A sociedade moderna tardia e letrada saturou a muitos, nem a todos, de bens materiais, os encheu de promessas vãs de felicidade e até lhes forjou um falso evangelho da prosperidade para o qual dão tempo, entusiasmo e os suados dinheiros como nas igrejas neopentecostais fundamentalistas, explorados por pastores que são verdadeiros lobos em pele de ovelhas. O mercado conscientemente os mantém ocupados por mil ofertas de consumo, de viagens, de experiências novas que os dificultam de encontrar-se consigo mesmo. Vive-se ut si Deus non daretur “como se Deus não existisse” ou tivesse sido borrado do horizonte da existência.
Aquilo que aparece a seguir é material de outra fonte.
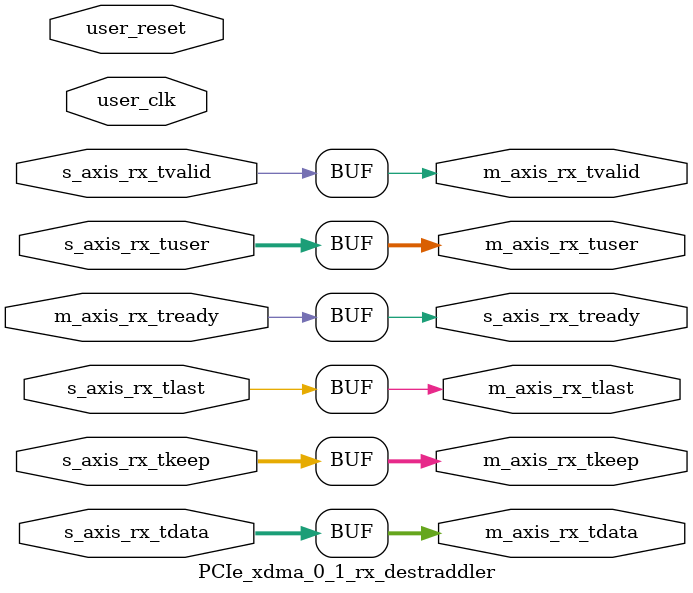
<source format=sv>


`timescale 1ps/1ps

module PCIe_xdma_0_1_rx_destraddler #(
  parameter C_AXI_DATA_WIDTH = 64,                     // RX/TX interface data width
  parameter C_KEEP_WIDTH     = C_AXI_DATA_WIDTH/8,     // TKEEP width
  parameter TCQ              = 1                       // Clock to Q time

  ) (

  input                         user_clk,
  input                         user_reset,

  //-------------------------------------------------
  // AXI-S RX Interface from PCIe Hard Block
  //-------------------------------------------------
  input  [C_AXI_DATA_WIDTH-1:0] s_axis_rx_tdata,       // RX data
  input                         s_axis_rx_tvalid,      // RX data is valid
  output reg                    s_axis_rx_tready,      // RX ready for data
  input      [C_KEEP_WIDTH-1:0] s_axis_rx_tkeep,       // RX strobe byte enables
  input                         s_axis_rx_tlast,       // RX data is last
  input                  [21:0] s_axis_rx_tuser,       // RX user signals

  //-------------------------------------------------
  // AXI-S RX Interface to RX Demux
  //-------------------------------------------------
  output reg [C_AXI_DATA_WIDTH-1:0] m_axis_rx_tdata,       // RX data
  output reg                        m_axis_rx_tvalid,      // RX data is valid
  input                             m_axis_rx_tready,      // RX ready for data
  output reg    [C_KEEP_WIDTH-1:0]  m_axis_rx_tkeep,       // RX strobe byte enables
  output reg                        m_axis_rx_tlast,       // RX data is last
  output reg                [21:0]  m_axis_rx_tuser        // RX user signals

);

generate
if(C_AXI_DATA_WIDTH == 128) begin : data_width_128

  // Local parameters

  localparam NORMAL_PACKET    = 2'b00;
  localparam STRADDLED_PACKET = 2'b01;
  localparam THROTTLE_TLP     = 2'b10;

  // Wire and Register Declarations

  reg [1:0]  state;
  reg [63:0] prev_data_half;
  reg [7:0]  prev_keep_half;
  reg [21:0] prev_user_half;


  always @(posedge user_clk) begin

    if (user_reset) begin

      state <= #TCQ NORMAL_PACKET;

    end else begin

      if (m_axis_rx_tready) begin

        // Store higher DWs in case it's straddled packet
        prev_data_half <= #TCQ s_axis_rx_tdata[127:64];
        prev_keep_half <= #TCQ s_axis_rx_tkeep[15:8];
        prev_user_half <= #TCQ s_axis_rx_tuser;

        case (state)

        NORMAL_PACKET: begin

          if (s_axis_rx_tuser[14] && s_axis_rx_tuser[13]) begin // SOF && Start @ DW2/3

            state           <= #TCQ STRADDLED_PACKET;

          end

        end // NORMAL_PACKET

        STRADDLED_PACKET: begin

          if (s_axis_rx_tuser[21] && !s_axis_rx_tuser[14]) begin // EOF && !SOF

            if (s_axis_rx_tuser[20]) begin          // EOF @ DW2/3
              state           <= #TCQ THROTTLE_TLP;
            end else begin                          // EOF @ DW0/1
              state           <= #TCQ NORMAL_PACKET;
            end

          end // EOF && !SOF

          // Note for all possible conditions in this state:
          // else if EOF && SOF  : SOF can only start @ DW2/3, so EOF can only be @ DW0/1. Stay in this state
          // else if !EOF && SOF : Will never have SOF only in this state. Stay in this state
          // else if !EOF && !SOF: No change. Stay in this state

        end // STRADDLED_PACKET

        THROTTLE_TLP: begin

          state <= #TCQ NORMAL_PACKET;

        end // THROTTLE_TLP

        default: begin

          state <= #TCQ NORMAL_PACKET;

        end // default

        endcase

      end // s_axis_rx_tready
    end // reset
  end // always

  always @(*) begin

      case (state)

      NORMAL_PACKET: begin

        m_axis_rx_tdata  = s_axis_rx_tdata;
        m_axis_rx_tvalid = s_axis_rx_tvalid;
        s_axis_rx_tready = m_axis_rx_tready;
        m_axis_rx_tkeep  =   (s_axis_rx_tuser[20:19] == 2'b00) ? 16'h000F :
                           ( (s_axis_rx_tuser[20:19] == 2'b01) ? 16'h00FF :
                           ( (s_axis_rx_tuser[20:19] == 2'b10) ? 16'h0FFF :
                                                                 16'hFFFF ));

        m_axis_rx_tlast  = s_axis_rx_tuser[21];

        // If EOF or (EOF and SOF), zero out SOF field. If SOF, the EOF field is already zero in this state
        m_axis_rx_tuser  = s_axis_rx_tuser[21] ? ( {s_axis_rx_tuser[21:15], 5'b0, s_axis_rx_tuser[9:0]} ) :
                                                 ( s_axis_rx_tuser                                      ) ;

      end

      STRADDLED_PACKET: begin

        m_axis_rx_tdata  = {s_axis_rx_tdata[63:0], prev_data_half};
        m_axis_rx_tvalid = s_axis_rx_tvalid;
        s_axis_rx_tready = m_axis_rx_tready;

        m_axis_rx_tkeep  = { ((s_axis_rx_tuser[20:19] == 2'b00) ? 8'h0F : 8'hFF),
                             8'hFF
                           };

        m_axis_rx_tlast  = (s_axis_rx_tuser[21] && s_axis_rx_tuser[20]) ? 1'b0 : 1'b1;

        // If SOF seen previously, zero out EOF. If EOF or (EOF and SOF) currently, zero out SOF field.
        m_axis_rx_tuser  = prev_user_half[14] ? {5'b0, prev_user_half[16:0]} :
                                                ( s_axis_rx_tuser[21] ? ( {s_axis_rx_tuser[21:15], 5'b0, s_axis_rx_tuser[9:0]} ) :
                                                                        ( s_axis_rx_tuser                                      )
                                                );

      end

      THROTTLE_TLP: begin

        m_axis_rx_tdata  = {64'h0, prev_data_half};
        m_axis_rx_tvalid = 1'b1;
        s_axis_rx_tready = 1'b0;

        m_axis_rx_tkeep  = { 8'h0, 
                             ((prev_user_half[20:19] == 2'b00) ? 8'h0F : 8'hFF)
                           };

        m_axis_rx_tlast  = 1'b1;
        m_axis_rx_tuser  = {prev_user_half[21:15], 5'b0, prev_user_half[9:0]}; // Zero out SOF field

      end

      default: begin

        m_axis_rx_tdata  = s_axis_rx_tdata;
        m_axis_rx_tvalid = s_axis_rx_tvalid;
        s_axis_rx_tready = m_axis_rx_tready;
        m_axis_rx_tkeep  = s_axis_rx_tkeep;
        m_axis_rx_tlast  = s_axis_rx_tuser[21];
        m_axis_rx_tuser  = s_axis_rx_tuser;

      end

      endcase

  end // always

end // data_width_128
else begin: data_width_64

  // No straddling in 64-bit mode. Pass through all signals as is
  always @(*) begin

    m_axis_rx_tdata  = s_axis_rx_tdata;
    m_axis_rx_tvalid = s_axis_rx_tvalid;
    s_axis_rx_tready = m_axis_rx_tready;
    m_axis_rx_tkeep  = s_axis_rx_tkeep;
    m_axis_rx_tlast  = s_axis_rx_tlast;
    m_axis_rx_tuser  = s_axis_rx_tuser;

  end // always

end // data_width_64
endgenerate

endmodule

</source>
Mas nem tudo é manipulável no ser humano; há nele mistérios, cantos impenetráveis que guardam memórias e arquétipos ancestrais. Daí pode surgir uma saudade toda particular, a saudade de Deus, do Self que habita o profundo. Por séculos, conferia coesão à sociedade e oferecia um chão à existência humana.
Por razões muito complexas que não cabe aqui analisar, irrompeu o homem novo da modernidade. Ele dispensou Deus. Apresentou-se como um deus minor in terra, como “um deus menor na terra”. Sua experiência fundadora se definiu pela vontade potência, pelo poder exercido como dominação sobre os outros, sobre a mulher, sobre os povos, sobre a natureza, sobre a vida até sobre o espaço exterior. Assumiu tantas tarefas na nova conformação do mundo que, de repente, se deu conta de não poder mais realiza-las. O pequeno deus criou “o complexo Deus”. Já não tem mais forças, sente-se frágil, impotente, temeroso de si mesmo, pois criou uma máquina de morte que pode dar cabo a si mesmo por múltiplas formas diferentes. Fez guerras que só no século vinte, mataram 200 milhões de pessoas. Devastou a natureza que agora se volta contra ele com tufões, aquecimento global, aumento dos oceanos, escassez de bens e serviços sem os quais a vida não se sustenta.